++++ TEXT SECTION
Jump to content

WWII Phonetic Alphabet


Recommended Posts

Hey, these are World War II battles! "Charlie" for 'C' is fine, but I don't want to see After Action Reports using the present "Alpha, Bravo, and Delta" when it should be "Able, Baker, and Dog." Can someone please post the WWII phonetic alphabet? The only letters I recall, in addition to those already given, are Easy, Fox, Golf, Hotel, King, Mike, Nancy, Papa, Sugar, Tare, Whiskey, and Zebra. (And I'm not sure of some of these.) Anyway, let's do it right!

If someone has the WWII Limey and Kraut phonetic alphabets, I'd like to see them, too.

------------------

Airborne Combat Engineer Troop Leader (1966-1968)
++++++++
++++ RECORDED DATA
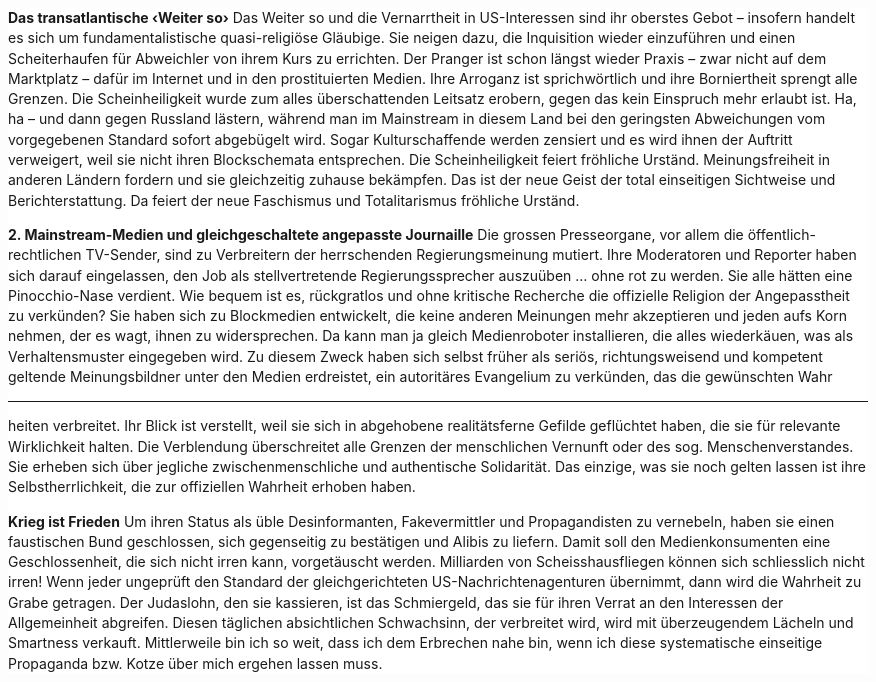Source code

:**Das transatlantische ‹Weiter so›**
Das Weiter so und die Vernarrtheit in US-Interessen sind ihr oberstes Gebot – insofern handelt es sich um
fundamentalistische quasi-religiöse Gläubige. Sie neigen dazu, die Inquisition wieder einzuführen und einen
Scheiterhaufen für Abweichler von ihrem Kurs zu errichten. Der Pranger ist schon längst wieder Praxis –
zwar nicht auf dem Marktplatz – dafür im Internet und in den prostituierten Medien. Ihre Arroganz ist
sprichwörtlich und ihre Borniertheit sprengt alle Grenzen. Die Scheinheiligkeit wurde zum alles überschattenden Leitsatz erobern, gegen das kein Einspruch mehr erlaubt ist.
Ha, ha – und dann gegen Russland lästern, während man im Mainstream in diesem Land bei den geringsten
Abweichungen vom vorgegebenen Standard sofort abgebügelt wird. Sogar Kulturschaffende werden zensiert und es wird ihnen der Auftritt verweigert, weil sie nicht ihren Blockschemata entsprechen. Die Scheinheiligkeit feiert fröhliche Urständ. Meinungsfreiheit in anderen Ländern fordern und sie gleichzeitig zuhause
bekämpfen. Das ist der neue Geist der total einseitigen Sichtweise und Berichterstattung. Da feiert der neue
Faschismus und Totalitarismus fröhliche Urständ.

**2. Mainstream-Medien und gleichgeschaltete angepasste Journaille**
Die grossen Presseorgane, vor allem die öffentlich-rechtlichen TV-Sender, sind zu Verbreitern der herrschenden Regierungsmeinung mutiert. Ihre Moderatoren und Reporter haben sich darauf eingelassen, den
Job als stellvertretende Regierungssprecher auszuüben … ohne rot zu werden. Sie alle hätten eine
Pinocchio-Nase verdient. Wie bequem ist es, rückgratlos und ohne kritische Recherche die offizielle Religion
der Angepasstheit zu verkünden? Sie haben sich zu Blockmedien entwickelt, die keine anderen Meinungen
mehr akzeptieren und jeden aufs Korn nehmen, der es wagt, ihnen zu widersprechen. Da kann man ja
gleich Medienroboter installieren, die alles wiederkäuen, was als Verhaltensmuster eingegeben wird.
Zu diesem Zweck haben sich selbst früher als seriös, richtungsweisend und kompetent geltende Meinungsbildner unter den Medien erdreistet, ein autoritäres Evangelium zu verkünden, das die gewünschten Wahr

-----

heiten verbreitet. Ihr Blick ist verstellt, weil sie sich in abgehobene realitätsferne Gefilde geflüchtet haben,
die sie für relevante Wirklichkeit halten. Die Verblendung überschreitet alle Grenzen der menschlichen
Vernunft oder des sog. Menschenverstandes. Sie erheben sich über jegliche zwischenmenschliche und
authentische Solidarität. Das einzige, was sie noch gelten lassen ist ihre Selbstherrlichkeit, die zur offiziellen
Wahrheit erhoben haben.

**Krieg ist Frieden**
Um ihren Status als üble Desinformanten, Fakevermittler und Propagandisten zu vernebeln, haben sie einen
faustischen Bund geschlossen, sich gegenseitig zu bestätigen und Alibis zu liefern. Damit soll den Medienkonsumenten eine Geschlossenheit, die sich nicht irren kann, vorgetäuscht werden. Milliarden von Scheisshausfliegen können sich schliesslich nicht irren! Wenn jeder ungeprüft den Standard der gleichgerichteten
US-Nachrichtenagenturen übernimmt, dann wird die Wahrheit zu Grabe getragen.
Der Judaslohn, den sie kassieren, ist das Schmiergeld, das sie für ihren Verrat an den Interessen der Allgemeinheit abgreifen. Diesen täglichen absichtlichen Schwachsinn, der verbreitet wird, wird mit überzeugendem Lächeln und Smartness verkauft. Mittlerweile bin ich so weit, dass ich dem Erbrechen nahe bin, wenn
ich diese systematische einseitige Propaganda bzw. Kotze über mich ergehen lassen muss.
++++++++
**EXPLORE THE MATERIAL**
1. Could you reproduce the lines from the rows word for word, starting with the line containing "heiten verbreitet. Ihr" and going on through the line containing "Wahrheit erhoben haben."?
2. Can you continue the forum post on the WWII phonetic alphabet from the point where it stops?

**TASK-BY-TASK OUTPUTS**
1.
heiten verbreitet. Ihr Blick ist verstellt, weil sie sich in abgehobene realitätsferne Gefilde geflüchtet haben,
die sie für relevante Wirklichkeit halten. Die Verblendung überschreitet alle Grenzen der menschlichen
Vernunft oder des sog. Menschenverstandes. Sie erheben sich über jegliche zwischenmenschliche und
authentische Solidarität. Das einzige, was sie noch gelten lassen ist ihre Selbstherrlichkeit, die zur offiziellen
Wahrheit erhoben haben.

2.
[This message has been edited by MOS was 71331 (edited 12-23-99).]

Link to comment
Share on other sites

can't help much with the actual words, but IIRC, when the US and the UK started working together on a regular basis they decided that it made sense that they both use the saem phonetic alphabet. I think the USs' was adopted (?)

A quick glance at each of the sector names on the 5 beaches in Normandy should be able confirm this (I hope! Don't have any references at work ... frown.gif )

Regards

Jon

------------------

Ubique

Link to comment
Share on other sites

Thanks "not here." By the way, that's some link you supplied! It told me a lot more than I wanted to know about the topic.

I vaguely recall German soldiers or pilots in some WWII movies I've seen using what passed for German phonetic letters in dialog spoken in English. Something like "Anton" or "Adolf" for 'A', for example. It would have sounded phoney for them to say "Able," but the screen writer probably used something he thought sounded German rather than the official Wehrmacht phonetic -- if there was one.

Link to comment
Share on other sites

×
×
  • Create New...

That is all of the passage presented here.